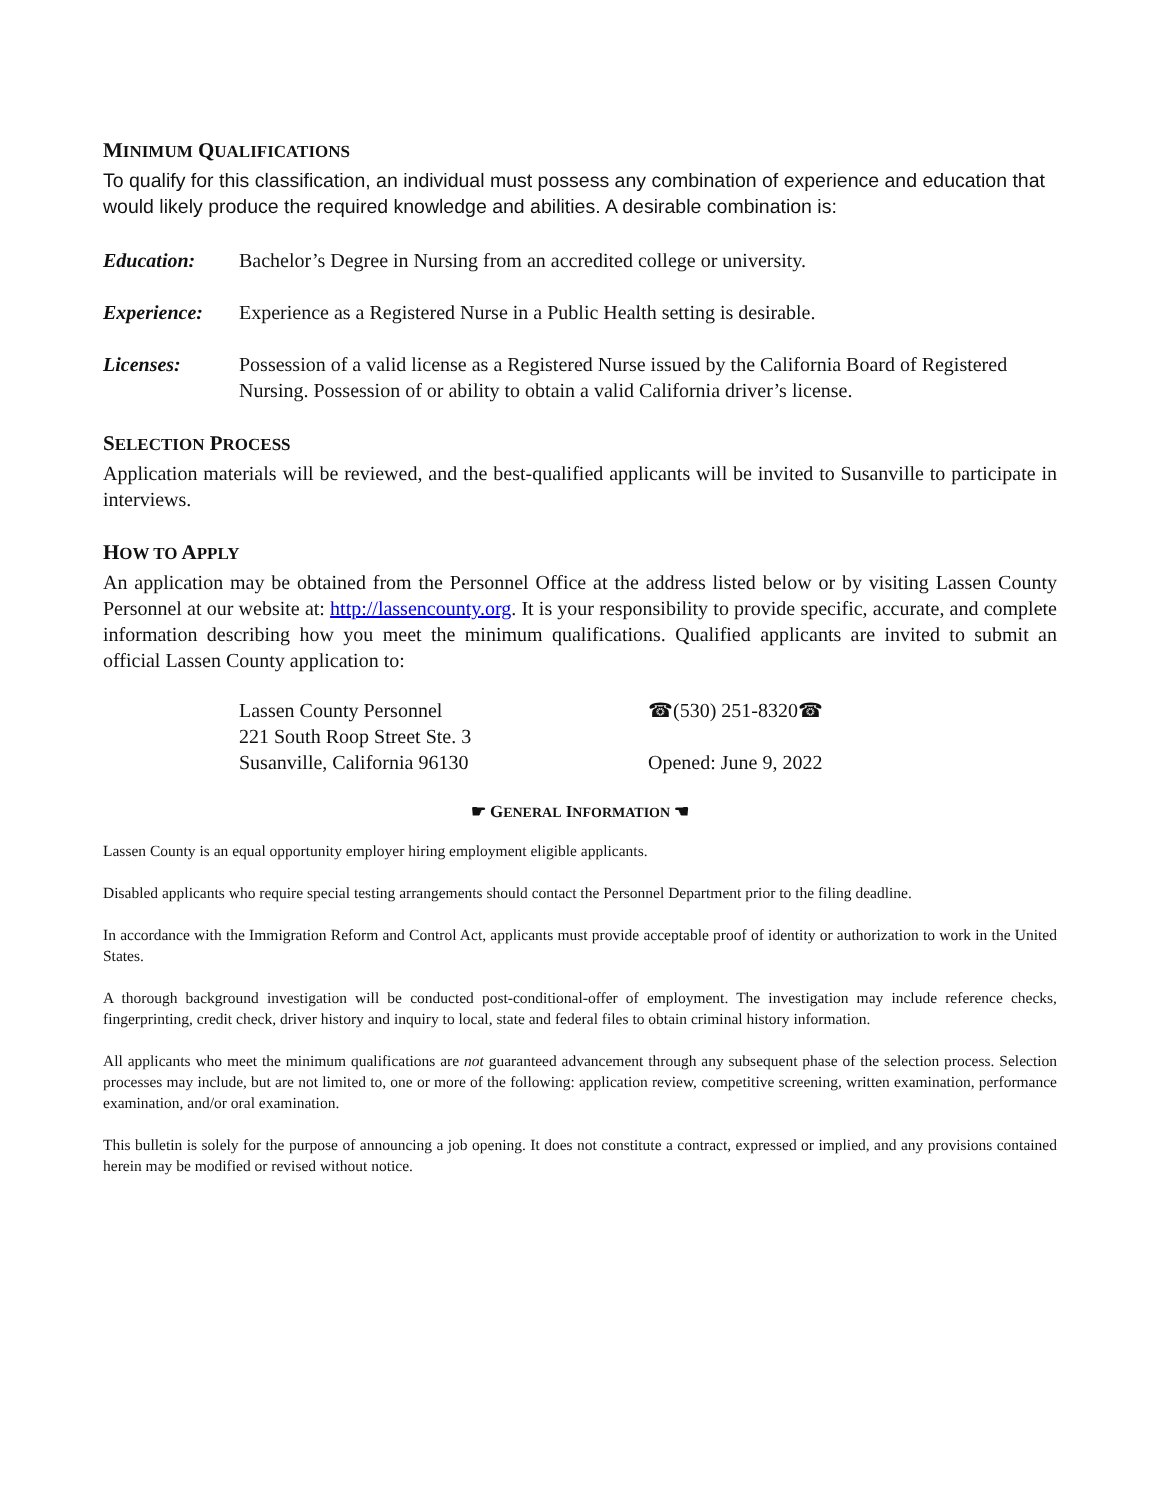MINIMUM QUALIFICATIONS
To qualify for this classification, an individual must possess any combination of experience and education that would likely produce the required knowledge and abilities. A desirable combination is:
Education: Bachelor’s Degree in Nursing from an accredited college or university.
Experience: Experience as a Registered Nurse in a Public Health setting is desirable.
Licenses: Possession of a valid license as a Registered Nurse issued by the California Board of Registered Nursing. Possession of or ability to obtain a valid California driver’s license.
SELECTION PROCESS
Application materials will be reviewed, and the best-qualified applicants will be invited to Susanville to participate in interviews.
HOW TO APPLY
An application may be obtained from the Personnel Office at the address listed below or by visiting Lassen County Personnel at our website at: http://lassencounty.org. It is your responsibility to provide specific, accurate, and complete information describing how you meet the minimum qualifications. Qualified applicants are invited to submit an official Lassen County application to:
Lassen County Personnel
221 South Roop Street Ste. 3
Susanville, California 96130
☎(530) 251-8320☎
Opened: June 9, 2022
☛ GENERAL INFORMATION ☚
Lassen County is an equal opportunity employer hiring employment eligible applicants.
Disabled applicants who require special testing arrangements should contact the Personnel Department prior to the filing deadline.
In accordance with the Immigration Reform and Control Act, applicants must provide acceptable proof of identity or authorization to work in the United States.
A thorough background investigation will be conducted post-conditional-offer of employment. The investigation may include reference checks, fingerprinting, credit check, driver history and inquiry to local, state and federal files to obtain criminal history information.
All applicants who meet the minimum qualifications are not guaranteed advancement through any subsequent phase of the selection process. Selection processes may include, but are not limited to, one or more of the following: application review, competitive screening, written examination, performance examination, and/or oral examination.
This bulletin is solely for the purpose of announcing a job opening. It does not constitute a contract, expressed or implied, and any provisions contained herein may be modified or revised without notice.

────────

TRY IT: For each line above that includes "California", make a copy.

RESPONSE TO THIS EXERCISE:
Licenses: Possession of a valid license as a Registered Nurse issued by the California Board of Registered Nursing. Possession of or ability to obtain a valid California driver’s license.
Susanville, California 96130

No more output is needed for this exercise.